_YOUR GOAL:_ Extract every entry word for word.

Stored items

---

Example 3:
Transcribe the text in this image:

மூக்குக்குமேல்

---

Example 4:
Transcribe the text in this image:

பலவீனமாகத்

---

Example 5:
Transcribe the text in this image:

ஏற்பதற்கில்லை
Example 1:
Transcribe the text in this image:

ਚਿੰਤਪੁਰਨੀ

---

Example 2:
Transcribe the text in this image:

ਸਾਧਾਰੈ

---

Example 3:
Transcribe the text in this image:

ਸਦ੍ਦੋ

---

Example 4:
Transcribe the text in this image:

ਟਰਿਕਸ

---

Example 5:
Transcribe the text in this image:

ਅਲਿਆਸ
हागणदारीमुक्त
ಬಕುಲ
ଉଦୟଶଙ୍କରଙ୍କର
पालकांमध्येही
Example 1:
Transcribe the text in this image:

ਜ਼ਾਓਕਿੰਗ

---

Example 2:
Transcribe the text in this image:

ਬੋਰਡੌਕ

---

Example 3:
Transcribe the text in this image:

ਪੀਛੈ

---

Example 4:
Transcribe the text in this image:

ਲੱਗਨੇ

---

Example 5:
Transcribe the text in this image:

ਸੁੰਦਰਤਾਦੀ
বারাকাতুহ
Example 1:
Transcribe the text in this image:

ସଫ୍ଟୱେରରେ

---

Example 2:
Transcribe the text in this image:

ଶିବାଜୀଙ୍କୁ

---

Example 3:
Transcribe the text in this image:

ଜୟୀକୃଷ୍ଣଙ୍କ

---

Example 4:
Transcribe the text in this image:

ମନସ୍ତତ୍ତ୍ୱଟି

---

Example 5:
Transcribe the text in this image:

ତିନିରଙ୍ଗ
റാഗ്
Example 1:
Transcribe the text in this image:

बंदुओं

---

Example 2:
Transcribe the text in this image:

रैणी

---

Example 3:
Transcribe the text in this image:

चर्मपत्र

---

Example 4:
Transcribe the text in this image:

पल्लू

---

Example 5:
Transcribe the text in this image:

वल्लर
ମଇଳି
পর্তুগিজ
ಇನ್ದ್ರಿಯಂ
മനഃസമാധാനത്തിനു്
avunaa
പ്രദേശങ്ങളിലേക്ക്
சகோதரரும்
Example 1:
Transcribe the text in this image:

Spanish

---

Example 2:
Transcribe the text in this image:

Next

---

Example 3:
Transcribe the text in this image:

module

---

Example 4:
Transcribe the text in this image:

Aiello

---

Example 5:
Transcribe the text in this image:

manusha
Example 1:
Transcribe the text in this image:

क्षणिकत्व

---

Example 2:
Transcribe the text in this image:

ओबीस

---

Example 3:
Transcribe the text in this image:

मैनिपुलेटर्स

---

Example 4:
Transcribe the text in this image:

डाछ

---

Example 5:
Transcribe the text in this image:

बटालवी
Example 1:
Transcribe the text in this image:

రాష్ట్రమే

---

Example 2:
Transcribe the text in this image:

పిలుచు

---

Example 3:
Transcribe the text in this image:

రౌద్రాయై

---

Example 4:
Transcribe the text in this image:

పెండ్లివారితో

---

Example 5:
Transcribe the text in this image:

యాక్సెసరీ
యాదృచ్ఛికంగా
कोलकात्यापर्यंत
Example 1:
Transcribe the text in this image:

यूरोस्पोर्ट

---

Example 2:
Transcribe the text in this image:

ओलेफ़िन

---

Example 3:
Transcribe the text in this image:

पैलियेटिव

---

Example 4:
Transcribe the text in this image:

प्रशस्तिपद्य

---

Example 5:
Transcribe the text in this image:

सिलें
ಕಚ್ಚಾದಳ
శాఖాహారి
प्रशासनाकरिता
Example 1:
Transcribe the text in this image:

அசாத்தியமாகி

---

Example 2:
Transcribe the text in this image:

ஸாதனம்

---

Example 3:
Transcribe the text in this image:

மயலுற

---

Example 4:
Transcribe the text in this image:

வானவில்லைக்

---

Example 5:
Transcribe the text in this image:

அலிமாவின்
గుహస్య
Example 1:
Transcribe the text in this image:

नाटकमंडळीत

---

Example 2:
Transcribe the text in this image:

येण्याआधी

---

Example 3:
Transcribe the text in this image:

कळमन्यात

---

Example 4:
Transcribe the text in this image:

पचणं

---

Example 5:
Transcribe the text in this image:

_ANSWER BELOW:_
---

Example 3:
Transcribe the text in this image:

மூக்குக்குமேல்

---

Example 4:
Transcribe the text in this image:

பலவீனமாகத்

---

Example 5:
Transcribe the text in this image:

ஏற்பதற்கில்லை
Example 1:
Transcribe the text in this image:

ਚਿੰਤਪੁਰਨੀ

---

Example 2:
Transcribe the text in this image:

ਸਾਧਾਰੈ

---

Example 3:
Transcribe the text in this image:

ਸਦ੍ਦੋ

---

Example 4:
Transcribe the text in this image:

ਟਰਿਕਸ

---

Example 5:
Transcribe the text in this image:

ਅਲਿਆਸ
हागणदारीमुक्त
ಬಕುಲ
ଉଦୟଶଙ୍କରଙ୍କର
पालकांमध्येही
Example 1:
Transcribe the text in this image:

ਜ਼ਾਓਕਿੰਗ

---

Example 2:
Transcribe the text in this image:

ਬੋਰਡੌਕ

---

Example 3:
Transcribe the text in this image:

ਪੀਛੈ

---

Example 4:
Transcribe the text in this image:

ਲੱਗਨੇ

---

Example 5:
Transcribe the text in this image:

ਸੁੰਦਰਤਾਦੀ
বারাকাতুহ
Example 1:
Transcribe the text in this image:

ସଫ୍ଟୱେରରେ

---

Example 2:
Transcribe the text in this image:

ଶିବାଜୀଙ୍କୁ

---

Example 3:
Transcribe the text in this image:

ଜୟୀକୃଷ୍ଣଙ୍କ

---

Example 4:
Transcribe the text in this image:

ମନସ୍ତତ୍ତ୍ୱଟି

---

Example 5:
Transcribe the text in this image:

ତିନିରଙ୍ଗ
റാഗ്
Example 1:
Transcribe the text in this image:

बंदुओं

---

Example 2:
Transcribe the text in this image:

रैणी

---

Example 3:
Transcribe the text in this image:

चर्मपत्र

---

Example 4:
Transcribe the text in this image:

पल्लू

---

Example 5:
Transcribe the text in this image:

वल्लर
ମଇଳି
পর্তুগিজ
ಇನ್ದ್ರಿಯಂ
മനഃസമാധാനത്തിനു്
avunaa
പ്രദേശങ്ങളിലേക്ക്
சகோதரரும்
Example 1:
Transcribe the text in this image:

Spanish

---

Example 2:
Transcribe the text in this image:

Next

---

Example 3:
Transcribe the text in this image:

module

---

Example 4:
Transcribe the text in this image:

Aiello

---

Example 5:
Transcribe the text in this image:

manusha
Example 1:
Transcribe the text in this image:

क्षणिकत्व

---

Example 2:
Transcribe the text in this image:

ओबीस

---

Example 3:
Transcribe the text in this image:

मैनिपुलेटर्स

---

Example 4:
Transcribe the text in this image:

डाछ

---

Example 5:
Transcribe the text in this image:

बटालवी
Example 1:
Transcribe the text in this image:

రాష్ట్రమే

---

Example 2:
Transcribe the text in this image:

పిలుచు

---

Example 3:
Transcribe the text in this image:

రౌద్రాయై

---

Example 4:
Transcribe the text in this image:

పెండ్లివారితో

---

Example 5:
Transcribe the text in this image:

యాక్సెసరీ
యాదృచ్ఛికంగా
कोलकात्यापर्यंत
Example 1:
Transcribe the text in this image:

यूरोस्पोर्ट

---

Example 2:
Transcribe the text in this image:

ओलेफ़िन

---

Example 3:
Transcribe the text in this image:

पैलियेटिव

---

Example 4:
Transcribe the text in this image:

प्रशस्तिपद्य

---

Example 5:
Transcribe the text in this image:

सिलें
ಕಚ್ಚಾದಳ
శాఖాహారి
प्रशासनाकरिता
Example 1:
Transcribe the text in this image:

அசாத்தியமாகி

---

Example 2:
Transcribe the text in this image:

ஸாதனம்

---

Example 3:
Transcribe the text in this image:

மயலுற

---

Example 4:
Transcribe the text in this image:

வானவில்லைக்

---

Example 5:
Transcribe the text in this image:

அலிமாவின்
గుహస్య
Example 1:
Transcribe the text in this image:

नाटकमंडळीत

---

Example 2:
Transcribe the text in this image:

येण्याआधी

---

Example 3:
Transcribe the text in this image:

कळमन्यात

---

Example 4:
Transcribe the text in this image:

पचणं

---

Example 5:
Transcribe the text in this image:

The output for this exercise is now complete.